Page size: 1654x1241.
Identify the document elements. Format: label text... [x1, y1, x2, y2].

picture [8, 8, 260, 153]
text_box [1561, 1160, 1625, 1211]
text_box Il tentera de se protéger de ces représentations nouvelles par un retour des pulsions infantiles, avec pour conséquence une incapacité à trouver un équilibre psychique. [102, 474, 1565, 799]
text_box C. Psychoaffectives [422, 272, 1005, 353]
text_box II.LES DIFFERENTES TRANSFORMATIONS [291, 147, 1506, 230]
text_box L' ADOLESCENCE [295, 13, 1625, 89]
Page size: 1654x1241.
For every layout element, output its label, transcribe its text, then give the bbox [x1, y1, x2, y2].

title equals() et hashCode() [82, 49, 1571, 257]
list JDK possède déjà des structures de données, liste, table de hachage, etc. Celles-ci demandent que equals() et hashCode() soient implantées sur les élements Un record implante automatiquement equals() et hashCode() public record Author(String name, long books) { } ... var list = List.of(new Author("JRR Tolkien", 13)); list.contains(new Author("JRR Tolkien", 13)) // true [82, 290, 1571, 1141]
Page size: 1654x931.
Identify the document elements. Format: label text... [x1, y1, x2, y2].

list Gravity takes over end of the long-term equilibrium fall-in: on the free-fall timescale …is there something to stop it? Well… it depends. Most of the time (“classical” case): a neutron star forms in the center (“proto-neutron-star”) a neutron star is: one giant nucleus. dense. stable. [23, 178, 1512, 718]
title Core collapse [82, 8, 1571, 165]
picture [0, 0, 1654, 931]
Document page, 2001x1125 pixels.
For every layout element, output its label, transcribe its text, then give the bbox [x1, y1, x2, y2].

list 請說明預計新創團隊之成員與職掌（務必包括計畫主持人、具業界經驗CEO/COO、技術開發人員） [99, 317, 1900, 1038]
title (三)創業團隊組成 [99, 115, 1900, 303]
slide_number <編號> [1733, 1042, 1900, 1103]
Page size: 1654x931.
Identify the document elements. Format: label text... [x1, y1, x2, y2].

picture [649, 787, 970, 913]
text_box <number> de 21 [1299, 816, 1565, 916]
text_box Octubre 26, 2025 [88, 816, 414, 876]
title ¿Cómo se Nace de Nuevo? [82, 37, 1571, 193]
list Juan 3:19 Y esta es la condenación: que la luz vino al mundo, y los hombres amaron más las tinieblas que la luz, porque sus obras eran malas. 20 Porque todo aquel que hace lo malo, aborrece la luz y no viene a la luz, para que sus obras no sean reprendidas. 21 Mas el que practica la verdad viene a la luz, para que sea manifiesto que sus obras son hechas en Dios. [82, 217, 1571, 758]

○ ○ ○ ○ ○

▶ _Problem to solve_
Put each line of the listing above into a JSON list of strings, one string per line, and leave out the blank lines.

▶ _Solution_
[
  "Page size: 1654x1241.",
  "Identify the document elements. Format: label text... [x1, y1, x2, y2].",
  "picture [8, 8, 260, 153]",
  "text_box [1561, 1160, 1625, 1211]",
  "text_box Il tentera de se protéger de ces représentations nouvelles par un retour des pulsions infantiles, avec pour conséquence une incapacité à trouver un équilibre psychique. [102, 474, 1565, 799]",
  "text_box C. Psychoaffectives [422, 272, 1005, 353]",
  "text_box II.LES DIFFERENTES TRANSFORMATIONS [291, 147, 1506, 230]",
  "text_box L' ADOLESCENCE [295, 13, 1625, 89]",
  "Page size: 1654x1241.",
  "For every layout element, output its label, transcribe its text, then give the bbox [x1, y1, x2, y2].",
  "title equals() et hashCode() [82, 49, 1571, 257]",
  "list JDK possède déjà des structures de données, liste, table de hachage, etc. Celles-ci demandent que equals() et hashCode() soient implantées sur les élements Un record implante automatiquement equals() et hashCode() public record Author(String name, long books) { } ... var list = List.of(new Author(\"JRR Tolkien\", 13)); list.contains(new Author(\"JRR Tolkien\", 13)) // true [82, 290, 1571, 1141]",
  "Page size: 1654x931.",
  "Identify the document elements. Format: label text... [x1, y1, x2, y2].",
  "list Gravity takes over end of the long-term equilibrium fall-in: on the free-fall timescale …is there something to stop it? Well… it depends. Most of the time (“classical” case): a neutron star forms in the center (“proto-neutron-star”) a neutron star is: one giant nucleus. dense. stable. [23, 178, 1512, 718]",
  "title Core collapse [82, 8, 1571, 165]",
  "picture [0, 0, 1654, 931]",
  "Document page, 2001x1125 pixels.",
  "For every layout element, output its label, transcribe its text, then give the bbox [x1, y1, x2, y2].",
  "list 請說明預計新創團隊之成員與職掌（務必包括計畫主持人、具業界經驗CEO/COO、技術開發人員） [99, 317, 1900, 1038]",
  "title (三)創業團隊組成 [99, 115, 1900, 303]",
  "slide_number <編號> [1733, 1042, 1900, 1103]",
  "Page size: 1654x931.",
  "Identify the document elements. Format: label text... [x1, y1, x2, y2].",
  "picture [649, 787, 970, 913]",
  "text_box <number> de 21 [1299, 816, 1565, 916]",
  "text_box Octubre 26, 2025 [88, 816, 414, 876]",
  "title ¿Cómo se Nace de Nuevo? [82, 37, 1571, 193]",
  "list Juan 3:19 Y esta es la condenación: que la luz vino al mundo, y los hombres amaron más las tinieblas que la luz, porque sus obras eran malas. 20 Porque todo aquel que hace lo malo, aborrece la luz y no viene a la luz, para que sus obras no sean reprendidas. 21 Mas el que practica la verdad viene a la luz, para que sea manifiesto que sus obras son hechas en Dios. [82, 217, 1571, 758]"
]